A similar existential dilemma faces the NCP. Sharad Pawar, its founder, who has straddled the Maharashtra political scene like a colossus, may have thrown his last dice. He will be 89 years old by the time of the next election.

With most of his senior leaders defecting to Ajit Pawar, he is left with a brigade of young leaders who are yet to be groomed. More worryingly, his party won only seven of the 40 seats it contested against Ajit Pawar’s NCP and suffered a near rout in the sugar belt of western Maharashtra, Pawar’s home turf, where he has dominated politics for decades.

For Ajit Pawar, who spent the longest in his uncle’s shadow, Saturday’s results will be doubly sweet. He not only defeated Sharad Pawar but also won the prestigious Battle of Baramati against his nephew Yugendra. It would not be surprising if there is another exodus from Sharad Pawar’s party to him in the near future.

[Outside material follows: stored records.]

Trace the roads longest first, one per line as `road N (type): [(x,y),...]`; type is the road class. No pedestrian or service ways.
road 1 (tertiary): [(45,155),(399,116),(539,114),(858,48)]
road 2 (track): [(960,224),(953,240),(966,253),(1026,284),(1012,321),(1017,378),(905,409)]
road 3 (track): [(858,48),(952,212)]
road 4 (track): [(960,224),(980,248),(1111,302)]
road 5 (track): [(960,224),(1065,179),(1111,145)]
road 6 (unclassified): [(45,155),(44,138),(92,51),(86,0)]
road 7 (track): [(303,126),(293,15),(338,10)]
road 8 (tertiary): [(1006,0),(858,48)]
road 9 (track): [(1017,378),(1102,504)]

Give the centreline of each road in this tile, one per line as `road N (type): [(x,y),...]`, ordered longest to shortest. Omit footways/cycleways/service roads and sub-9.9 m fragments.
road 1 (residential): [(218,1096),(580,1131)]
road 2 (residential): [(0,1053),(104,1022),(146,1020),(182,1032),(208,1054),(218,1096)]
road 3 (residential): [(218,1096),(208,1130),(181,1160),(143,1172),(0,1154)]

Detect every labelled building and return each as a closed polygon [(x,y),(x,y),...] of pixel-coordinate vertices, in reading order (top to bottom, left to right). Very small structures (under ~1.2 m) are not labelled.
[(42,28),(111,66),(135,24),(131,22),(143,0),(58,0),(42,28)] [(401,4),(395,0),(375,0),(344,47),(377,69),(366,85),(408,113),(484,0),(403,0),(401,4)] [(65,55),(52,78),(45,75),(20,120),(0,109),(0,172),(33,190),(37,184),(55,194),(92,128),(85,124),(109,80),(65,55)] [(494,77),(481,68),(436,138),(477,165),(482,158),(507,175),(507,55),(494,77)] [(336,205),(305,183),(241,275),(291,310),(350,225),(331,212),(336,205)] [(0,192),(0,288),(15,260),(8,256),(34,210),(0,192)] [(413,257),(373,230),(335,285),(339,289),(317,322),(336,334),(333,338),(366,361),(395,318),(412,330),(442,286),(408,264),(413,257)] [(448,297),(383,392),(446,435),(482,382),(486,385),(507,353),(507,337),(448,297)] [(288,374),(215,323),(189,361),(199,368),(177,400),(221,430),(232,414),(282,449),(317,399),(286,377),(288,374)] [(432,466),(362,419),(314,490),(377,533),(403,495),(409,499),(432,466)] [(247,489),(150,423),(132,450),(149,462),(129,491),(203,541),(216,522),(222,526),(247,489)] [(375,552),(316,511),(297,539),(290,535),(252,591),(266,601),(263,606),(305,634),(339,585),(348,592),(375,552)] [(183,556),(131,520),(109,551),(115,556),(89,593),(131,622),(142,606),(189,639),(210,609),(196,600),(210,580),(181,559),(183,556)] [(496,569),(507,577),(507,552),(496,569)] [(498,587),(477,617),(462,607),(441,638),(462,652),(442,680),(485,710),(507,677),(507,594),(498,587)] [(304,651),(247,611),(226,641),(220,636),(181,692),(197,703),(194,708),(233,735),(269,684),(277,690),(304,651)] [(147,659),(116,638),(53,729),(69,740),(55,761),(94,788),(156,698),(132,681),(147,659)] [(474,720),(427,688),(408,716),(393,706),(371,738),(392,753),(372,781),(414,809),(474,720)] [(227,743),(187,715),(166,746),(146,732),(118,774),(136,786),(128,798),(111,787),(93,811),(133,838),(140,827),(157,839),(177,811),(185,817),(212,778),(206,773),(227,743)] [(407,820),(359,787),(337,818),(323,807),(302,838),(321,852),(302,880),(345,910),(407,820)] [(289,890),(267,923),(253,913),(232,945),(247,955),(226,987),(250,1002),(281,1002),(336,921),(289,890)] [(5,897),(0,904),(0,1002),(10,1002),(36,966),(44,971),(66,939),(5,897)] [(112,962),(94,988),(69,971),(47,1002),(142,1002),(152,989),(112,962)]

Ajit Pawar, a seasoned administrator who has so far failed to become CM, split the NCP in 2023 and joined the BJP-Shinde alliance to ostensibly seek protection from probes by central agencies.

But his beliefs are at odds with those of his two allies, who are ideologically compatible, and he is distrusted by the BJP’s core voters as well as the cadre. After wiping out the opposition, the BJP will in all likelihood keep him close and crush any ideological uprising.

There are many reasons for this exceptional Mahayuti victory that will be dissected in the coming days, but one of the main reasons is the failure of the MVA to convince voters that this is a natural alliance.

First, the consolidation of Muslim votes for the Shiv Sena (UBT) in the Lok Sabha elections just four months ago has left the party deeply troubled. A prominent leader admitted in a private conversation: “The Muslim vote may be postponed tomorrow and then we will have neither the Muslim votes nor our core Hindu votes left. We’re stuck in a bad situation.” Uddhav Thackeray’s attempt to put his name forward as the chief ministerial face of the MVA was an attempt to strengthen the base. But his eventual neglect and prolonged disputes among allies over seat sharing made the MVA’s internal problems all too apparent. As with Humpty Dumpty, it may be difficult to save the alliance from the weight of its contradictions.